Infrastructure Scorecard
It’s hard to talk about the infrastructure legislation being discussed in Washington because the situation is so fluid. Politico, however, has some predictions and how it might all be spun.
Smart betting is that instead of a $3.5 trillion human infrastructure bill, the number will be closer to $2 trillion. That seems like a win for moderates who did not want to spend so much, and a loss for progressives who wanted $6 trillion.
But a deeper look into how that $2 trillion would be spent suggests that progressives may also have won. That’s because their caucus has apparently convinced the president to fund all the massive programs they want to create, but to do so for a limited period of time. That meets the progressives’ goal of huge government intervention in more of our lives, but meets the moderates’ goal of a smaller price tag.
And we all know how hard it will be to get rid of a government program once it’s set up…so while it’s a legislative trick, it’s one that may work.
But Politico also suggests that Speaker Nancy Pelosi is coming up a loser on all this in a couple of respects.
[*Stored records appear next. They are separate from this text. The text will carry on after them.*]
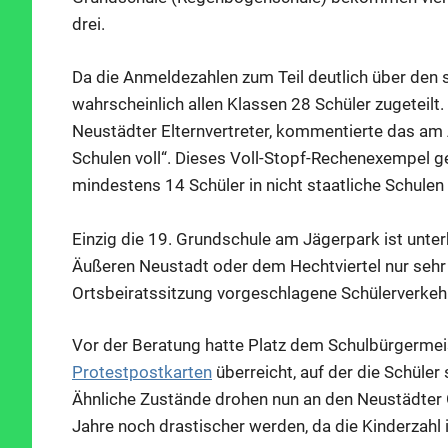
drei.
Da die Anmeldezahlen zum Teil deutlich über den 
wahrscheinlich allen Klassen 28 Schüler zugeteilt.
Neustädter Elternvertreter, kommentierte das am
Schulen voll“. Dieses Voll-Stopf-Rechenexempel g
mindestens 14 Schüler in nicht staatliche Schule
Einzig die 19. Grundschule am Jägerpark ist unterb
Äußeren Neustadt oder dem Hechtviertel nur sehr s
Ortsbeiratssitzung vorgeschlagene Schülerverkehr 
Vor der Beratung hatte Platz dem Schulbürgerme
Protestpostkarten
überreicht, auf der die Schüle
Ähnliche Zustände drohen nun an den Neustädter 
Jahre noch drastischer werden, da die Kinderzahl im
First, she publicly said that instead of doing all the programs progressives wanted, this bill should be about “doing fewer things better”… funding a few key programs on a more permanent basis as opposed to the broader approach. But she appears to have lost this argument…as well as losing out on her plan to more permanently shore up the Affordable Care Act. Instead of that, it’s looking more like Bernie Sanders’ plan to include dental coverage in Medicare will be adopted.
Again, this all could have changed massively since I started speaking two minutes ago…but how odd that this late in the process, the only one who seems to not find a way to spin it positively is the Speaker of the House, who supposedly was controlling everything about all of it for a long time.